Another problem: If the land (or residence) subject to the life estate is sold, a portion of the proceeds will belong to the life tenant. In the example just given, Falstaff would receive 60% of the proceeds, which could be most inconvenient if he is on Medicaid.
Another planning strategy: One planning strategy that is occasionally used is for Falstaff to buy a life estate. Let’s say Prince Hal actually owns Blackacre. If Falstaff pays $60,000 for a life estate in Blackacre, he will pay fair market value so there will be no transfer penalty. Further, in North Carolina the life estate won’t be countable as an asset. But this DOES raise another issue.
The Issue: If the life estate Falstaff purchases is in property that was “the home of another person” (that is, this is Prince Hal’s home) then Falstaff would have to live in the property for at least 12 continuous months. If he doesn’t live there 12 months or more, there will be a transfer penalty on the purchase even though he may have paid fair market value. You can thank Congress for that little gem. On the other hand, if Blackacre is not “the home of another” Falstaff should be OK.

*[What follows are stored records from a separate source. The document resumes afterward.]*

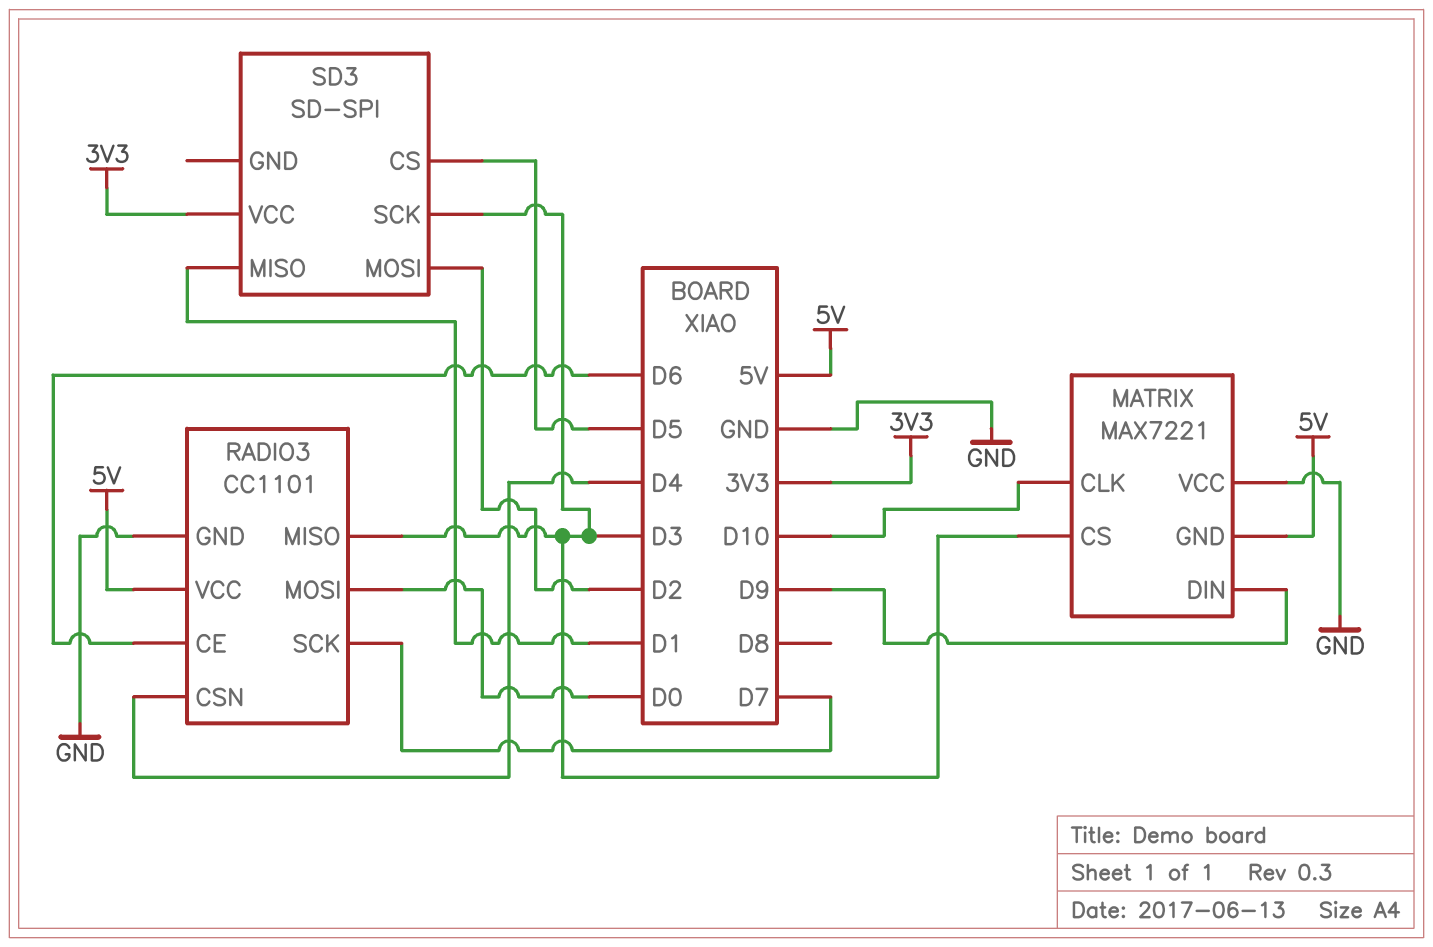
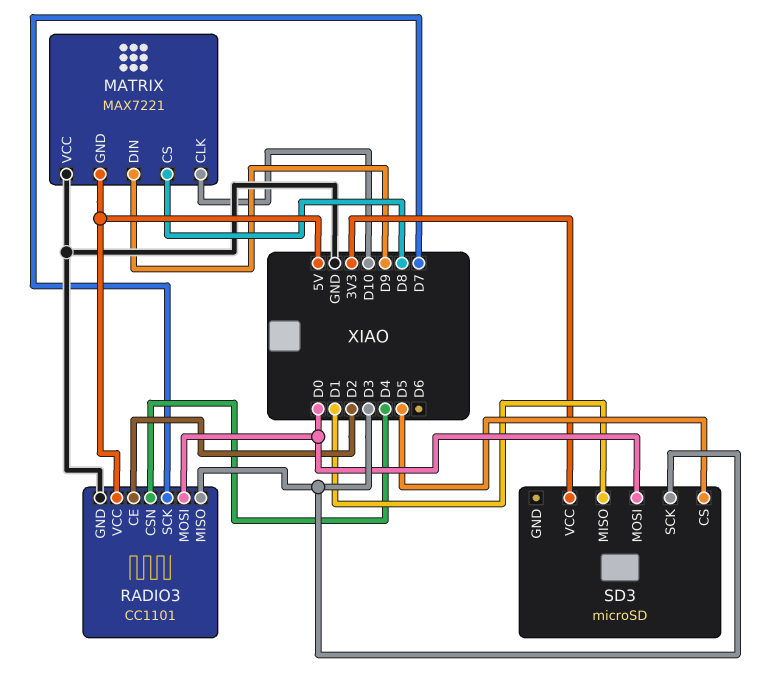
MATRIX pin CS: D3 -> D8
RADIO3 pin CE: D6 -> D2
SD3: SD-SPI -> microSD
SD3 pin MOSI: D2 -> D0

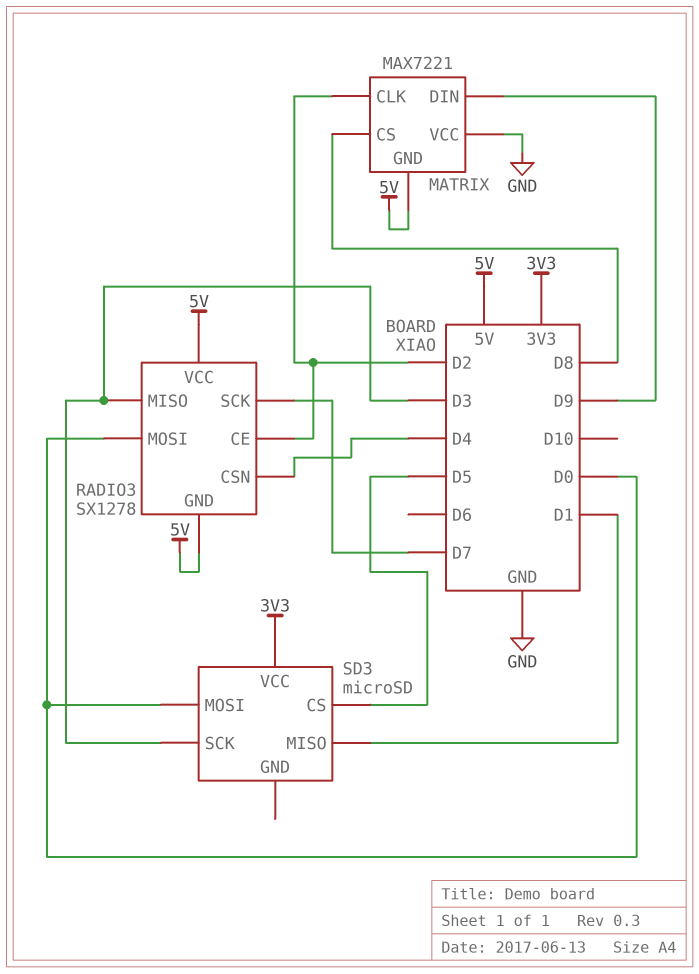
MATRIX pin CLK: D10 -> D2
RADIO3: CC1101 -> SX1278
RADIO3 pin GND: GND -> 5V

Taxes: If the property is sold and there are capital gains, a portion will be taxable to the life tenant and a portion will be taxable to the remainder interest holders. If it is the life tenant’s residence being sold, however, the life tenant will get a capital gains tax break on her share, but the life tenants – pay up! If the property is never sold, the remainder interest holders receive the property with stepped up basis to fair market value as of the date of the life tenant’s death.
Probate: Life estates avoid probate.
Lady Bird Deeds: These are sooo early 21st century! But because folks occasionally hear about these, I’ll explain. A Lady Bird deed looks like a standard life estate deed at first glance, except that the Grantor retains the right to change his mind or give the remainder interest to someone else. “I, Falstaff, give Backacre to Prince Hal, but I retain a life estate in Blackacre and further retain the right to cancel this deed or to give the remainder interest to any other person so named.”
Would you pay Falstaff money for the remainder interest? Of course, you wouldn’t. The remainder interest is worthless because Falstaff could always change his mind. On the other hand, if Falstaff dies without changing his mind, Prince Hal will automatically take Blackacre.
In North Carolina, because the remainder interest has no value Falstaff has not made a valuable transfer and there is no penalty. Further, on his death the property should pass free of estate recovery. Lady Bird deeds have worked fine for years. They do make me a bit nervous . . . they seem just . . . too easy. There is not a shred of law to support these. We at Mason Law, PC stopped using these years ago.
Instead, I prefer to use a 99% — 1% joint tenancy deed instead. At least you have the common law and an old North Carolina Supreme Court case to rely on.
A Final Word on Trusts
As you can see, the foregoing ownership techniques pose some Medicaid drawbacks. If there is any chance property could be sold, there is the problem with a portion of the proceeds being considered owned by the potential Medicaid recipient. Some techniques pose some potential estate recovery risk. If an individual feels like she can get through five years without applying for Medicaid (either because of good health or enough other assets to cover the nursing home bill for a few years), and if she cares about the property, a trust is usually a better asset protection technique. A trust can also preserve all the tax advantages discussed above.
Yes, a trust is a bit more complicated to setup. And yes, a trust is a bit more expensive. But in the grand scheme of things, it could well be a superior solution.